## Work order
Lay out the text read from all the items below as a JSON list of strings, one string per line, omitting blank lines and leaving out the pictures.

Stored dataset items
──────────────────────────────
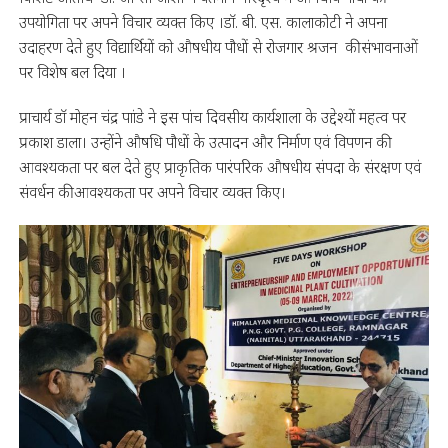
उपयोगिता पर अपने विचार व्यक्त किए ।डॉ. बी. एस. कालाकोटी ने अपना
उदाहरण देते हुए विद्यार्थियों को औषधीय पौधों से रोजगार श्रजन की संभावनाओं
पर विशेष बल दिया ।
प्राचार्य डॉ मोहन चंद्र पाांडे ने इस पांच दिवसीय कार्यशाला के उद्देश्यों महत्व पर
प्रकाश डाला। उन्होंने औषधि पौधों के उत्पादन और निर्माण एवं विपणन की
आवश्यकता पर बल देते हुए प्राकृतिक पारंपरिक औषधीय संपदा के संरक्षण एवं
संवर्धन की आवश्यकता पर अपने विचार व्यक्त किए।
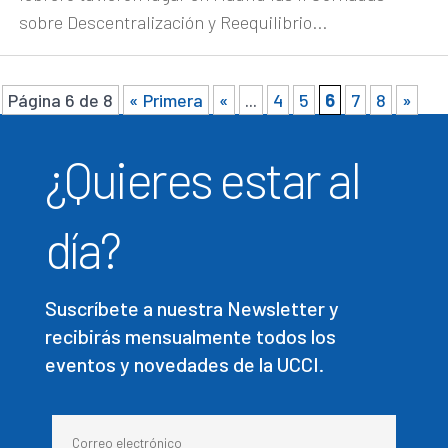
sobre Descentralización y Reequilibrio...
Página 6 de 8
« Primera
«
...
4
5
6
7
8
»
¿Quieres estar al
día?
Suscríbete a nuestra Newsletter y
recibirás mensualmente todos los
eventos y novedades de la UCCI.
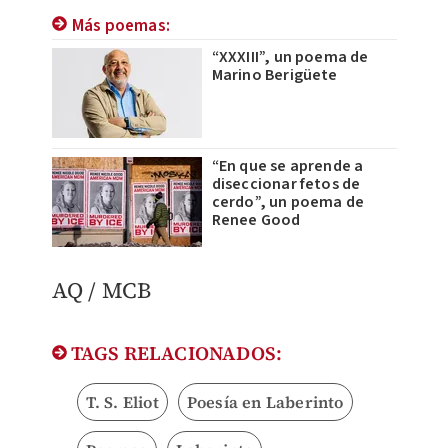
Más poemas:
“XXXIII”, un poema de
Marino Berigüete
“En que se aprende a
diseccionar fetos de
cerdo”, un poema de
Renee Good
AQ / MCB
TAGS RELACIONADOS:
T. S. Eliot
Poesía en Laberinto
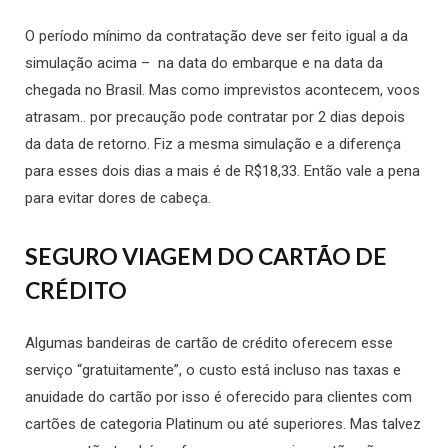
O período mínimo da contratação deve ser feito igual a da
simulação acima – na data do embarque e na data da
chegada no Brasil. Mas como imprevistos acontecem, voos
atrasam.. por precaução pode contratar por 2 dias depois
da data de retorno. Fiz a mesma simulação e a diferença
para esses dois dias a mais é de R$18,33. Então vale a pena
para evitar dores de cabeça.
SEGURO VIAGEM DO CARTÃO DE
CRÉDITO
Algumas bandeiras de cartão de crédito oferecem esse
serviço “gratuitamente”, o custo está incluso nas taxas e
anuidade do cartão por isso é oferecido para clientes com
cartões de categoria Platinum ou até superiores. Mas talvez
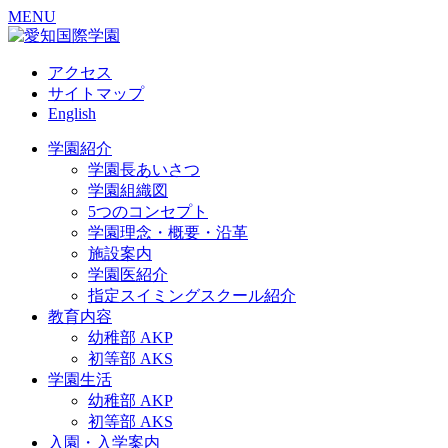
MENU
アクセス
サイトマップ
English
学園紹介
学園長あいさつ
学園組織図
5つのコンセプト
学園理念・概要・沿革
施設案内
学園医紹介
指定スイミングスクール紹介
教育内容
幼稚部 AKP
初等部 AKS
学園生活
幼稚部 AKP
初等部 AKS
入園・入学案内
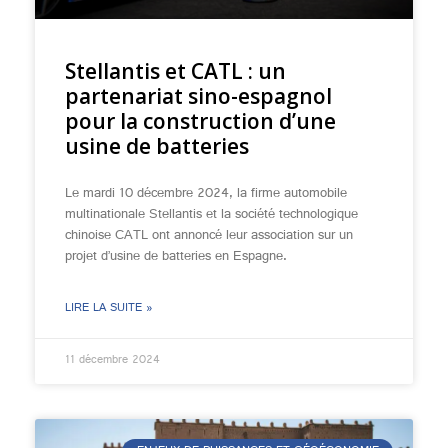
Stellantis et CATL : un
partenariat sino-espagnol
pour la construction d’une
usine de batteries
Le mardi 10 décembre 2024, la firme automobile
multinationale Stellantis et la société technologique
chinoise CATL ont annoncé leur association sur un
projet d’usine de batteries en Espagne.
LIRE LA SUITE »
11 décembre 2024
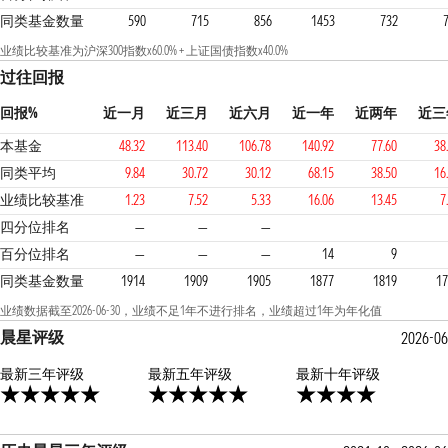
同类基金数量
590
715
856
1453
732
业绩比较基准为沪深300指数x60.0% + 上证国债指数x40.0%
过往回报
回报%
近一月
近三月
近六月
近一年
近两年
近三
本基金
48.32
113.40
106.78
140.92
77.60
38
同类平均
9.84
30.72
30.12
68.15
38.50
16
业绩比较基准
1.23
7.52
5.33
16.06
13.45
7
1
1
1
四分位排名
—
—
—
百分位排名
—
—
—
14
9
同类基金数量
1914
1909
1905
1877
1819
17
业绩数据截至2026-06-30，业绩不足1年不进行排名，业绩超过1年为年化值
晨星评级
2026-06
最新三年评级
5星
最新五年评级
4星
最新十年评级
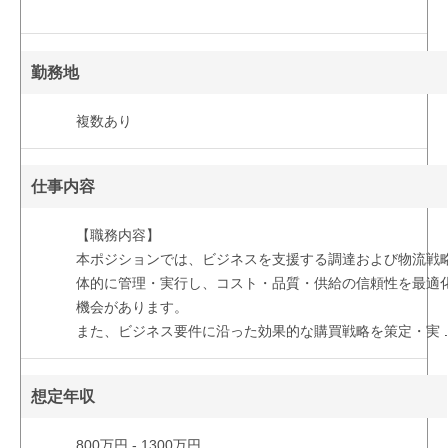
勤務地
複数あり
仕事内容
【職務内容】
本ポジションでは、ビジネスを支援する調達および物流戦
体的に管理・実行し、コスト・品質・供給の信頼性を最適
機会があります。
また、ビジネス要件に沿った効果的な購買戦略を策定・実
.
想定年収
800万円 - 1300万円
──────────────────────────────
## Task response
[
  "उपयोगिता पर अपने विचार व्यक्त किए ।डॉ. बी. एस. कालाकोटी ने अपना",
  "उदाहरण देते हुए विद्यार्थियों को औषधीय पौधों से रोजगार श्रजन की संभावनाओं",
  "पर विशेष बल दिया ।",
  "प्राचार्य डॉ मोहन चंद्र पाांडे ने इस पांच दिवसीय कार्यशाला के उद्देश्यों महत्व पर",
  "प्रकाश डाला। उन्होंने औषधि पौधों के उत्पादन और निर्माण एवं विपणन की",
  "आवश्यकता पर बल देते हुए प्राकृतिक पारंपरिक औषधीय संपदा के संरक्षण एवं",
  "संवर्धन की आवश्यकता पर अपने विचार व्यक्त किए।",
  "sobre Descentralización y Reequilibrio...",
  "Página 6 de 8",
  "« Primera",
  "«",
  "...",
  "4",
  "5",
  "6",
  "7",
  "8",
  "»",
  "¿Quieres estar al",
  "día?",
  "Suscríbete a nuestra Newsletter y",
  "recibirás mensualmente todos los",
  "eventos y novedades de la UCCI.",
  "Más poemas:",
  "“XXXIII”, un poema de",
  "Marino Berigüete",
  "“En que se aprende a",
  "diseccionar fetos de",
  "cerdo”, un poema de",
  "Renee Good",
  "AQ / MCB",
  "TAGS RELACIONADOS:",
  "T. S. Eliot",
  "Poesía en Laberinto",
  "O período mínimo da contratação deve ser feito igual a da",
  "simulação acima – na data do embarque e na data da",
  "chegada no Brasil. Mas como imprevistos acontecem, voos",
  "atrasam.. por precaução pode contratar por 2 dias depois",
  "da data de retorno. Fiz a mesma simulação e a diferença",
  "para esses dois dias a mais é de R$18,33. Então vale a pena",
  "para evitar dores de cabeça.",
  "SEGURO VIAGEM DO CARTÃO DE",
  "CRÉDITO",
  "Algumas bandeiras de cartão de crédito oferecem esse",
  "serviço “gratuitamente”, o custo está incluso nas taxas e",
  "anuidade do cartão por isso é oferecido para clientes com",
  "cartões de categoria Platinum ou até superiores. Mas talvez",
  "MENU",
  "アクセス",
  "サイトマップ",
  "English",
  "学園紹介",
  "学園長あいさつ",
  "学園組織図",
  "5つのコンセプト",
  "学園理念・概要・沿革",
  "施設案内",
  "学園医紹介",
  "指定スイミングスクール紹介",
  "教育内容",
  "幼稚部 AKP",
  "初等部 AKS",
  "学園生活",
  "幼稚部 AKP",
  "初等部 AKS",
  "入園・入学案内",
  "Stellantis et CATL : un",
  "partenariat sino-espagnol",
  "pour la construction d’une",
  "usine de batteries",
  "Le mardi 10 décembre 2024, la firme automobile",
  "multinationale Stellantis et la société technologique",
  "chinoise CATL ont annoncé leur association sur un",
  "projet d’usine de batteries en Espagne.",
  "LIRE LA SUITE »",
  "11 décembre 2024",
  "同类基金数量",
  "590",
  "715",
  "856",
  "1453",
  "732",
  "业绩比较基准为沪深300指数x60.0% + 上证国债指数x40.0%",
  "过往回报",
  "回报%",
  "近一月",
  "近三月",
  "近六月",
  "近一年",
  "近两年",
  "近三",
  "本基金",
  "48.32",
  "113.40",
  "106.78",
  "140.92",
  "77.60",
  "38",
  "同类平均",
  "9.84",
  "30.72",
  "30.12",
  "68.15",
  "38.50",
  "16",
  "业绩比较基准",
  "1.23",
  "7.52",
  "5.33",
  "16.06",
  "13.45",
  "7",
  "1",
  "1",
  "1",
  "四分位排名",
  "—",
  "—",
  "—",
  "百分位排名",
  "—",
  "—",
  "—",
  "14",
  "9",
  "同类基金数量",
  "1914",
  "1909",
  "1905",
  "1877",
  "1819",
  "17",
  "业绩数据截至2026-06-30，业绩不足1年不进行排名，业绩超过1年为年化值",
  "晨星评级",
  "2026-06",
  "最新三年评级",
  "5星",
  "最新五年评级",
  "4星",
  "最新十年评级",
  "勤務地",
  "複数あり",
  "仕事内容",
  "【職務内容】",
  "本ポジションでは、ビジネスを支援する調達および物流戦",
  "体的に管理・実行し、コスト・品質・供給の信頼性を最適",
  "機会があります。",
  "また、ビジネス要件に沿った効果的な購買戦略を策定・実",
  ".",
  "想定年収",
  "800万円 - 1300万円"
]